The difference between the amount Frizzell sought and the $1.00 awarded by the jury is significant. Although Frizzell did not mention a specific number for the jury at trial (this may have been a mistake), his complaint alleged claims for false arrest and use of excessive force, and asked for compensatory damages in excess of $50,000 and punitive damages in excess of $30,000 on each claim. That's a total of $160,000. But Frizzell argues that because the complaint was never admitted into evidence at trial, these numbers are irrelevant. Frizzell cites no case law to support this, nor does he make any argument as to why admission into evidence of the sums sought in his complaint are important. However, even using his suggested benchmark of admitted evidence, Frizzell would lose on this factor; at trial Frizzell referenced Szabo's $75,000 counter-claim as a jumping-off point for the jury to consider in assessing damages to be awarded to him. The difference between any number in the ballpark of $75,000 and the $1.00 awarded is still too large to allow him to prevail on this argument.
In weighing the next factor, the significance of the legal issue on which Frizzell prevailed, the district judge correctly considered the extent to which Frizzell prevailed on his theory of liability. Maul v. Constan, 23 F.3d 143, 145-46 (7th Cir. 1994). Frizzell lost on his false arrest theory, and, considering the award of nominal damages, had only negligible success on his excessive force theory. Clearly, the jury rejected Frizzell's entire theory pertaining to false arrest and found that Szabo had probable cause-not surprising considering the circumstances surrounding what should have been a simple traffic ticket and Frizzell's refusal to stop and listen to Szabo.

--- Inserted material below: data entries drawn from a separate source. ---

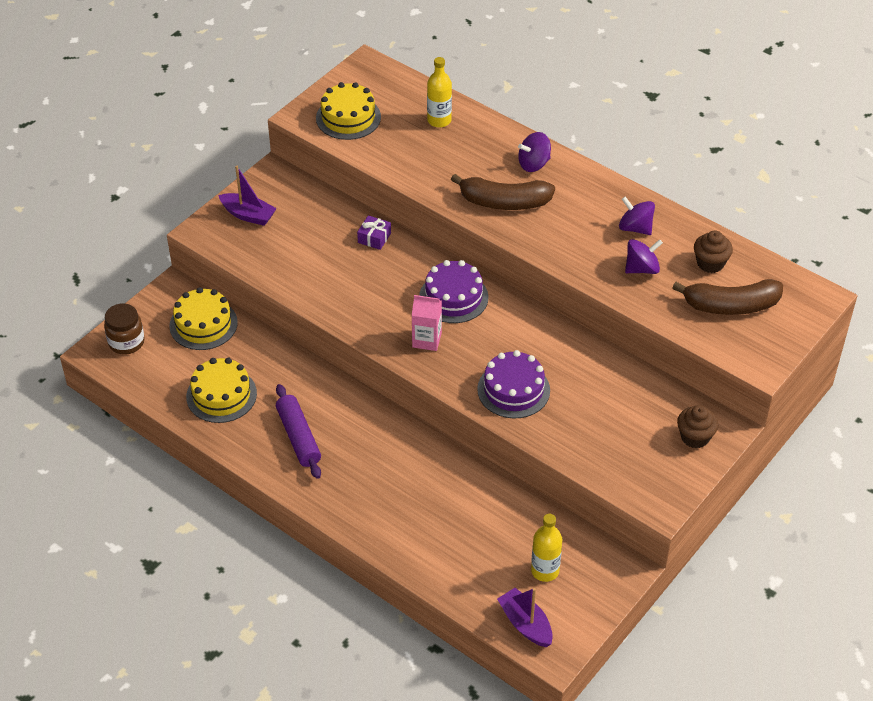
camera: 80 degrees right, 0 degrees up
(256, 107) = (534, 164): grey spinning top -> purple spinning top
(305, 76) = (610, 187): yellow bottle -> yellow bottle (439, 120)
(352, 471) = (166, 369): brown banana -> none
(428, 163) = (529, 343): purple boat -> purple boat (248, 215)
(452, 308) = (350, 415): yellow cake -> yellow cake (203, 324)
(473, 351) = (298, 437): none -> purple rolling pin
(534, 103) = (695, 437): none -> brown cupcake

The jury further rejected the idea that Szabo employed excessive force warranting compensation, and so awarded only nominal damages on the excessive force claim. As the district judge found, "Frizzell, therefore, prevailed only marginally on his theory of recovery. Such a marginal victory does not support an award of fees in light of the other factors."
As for the final factor, the public purpose served by the suit, Frizzell argues that it "vindicated the fundamental rights of all residents [of Sangamon County], pursuant to the 4th Amendment, that they must not be subjected to excessive force of the Taser and pepper spray when such force is not reasonable." But as the district judge correctly noted, § 1983 cases always seek to vindicate rights. This prong more accurately addresses whether "the relief sought evince[s] a public purpose rather than merely attempt[s] to redress a private injury. . . . [and whether] victory entails something more than merely a determination that a constitu- tional guarantee was infringed." Maul, 23 F.3d at 146. Frizzell made no allegation that the excessive use of tasers in connection with traffic stops was the general practice in Sangamon County. In fact, the record is quiet on this point. Common sense cautions that excessive tasering is to be avoided. Here, the jury most likely concluded that the tasering was not excessive. What happened after the last zap might have been excessive, but Frizzell's suit did nothing more than try to apply a common sense rule to an isolated incident in an attempt to redress his private injury. None of the prongs of this test support an award of attorney's fees, and the district judge did not abuse his discretion in denying them.*fn2
For these reasons, the findings of the district court are AFFIRMED.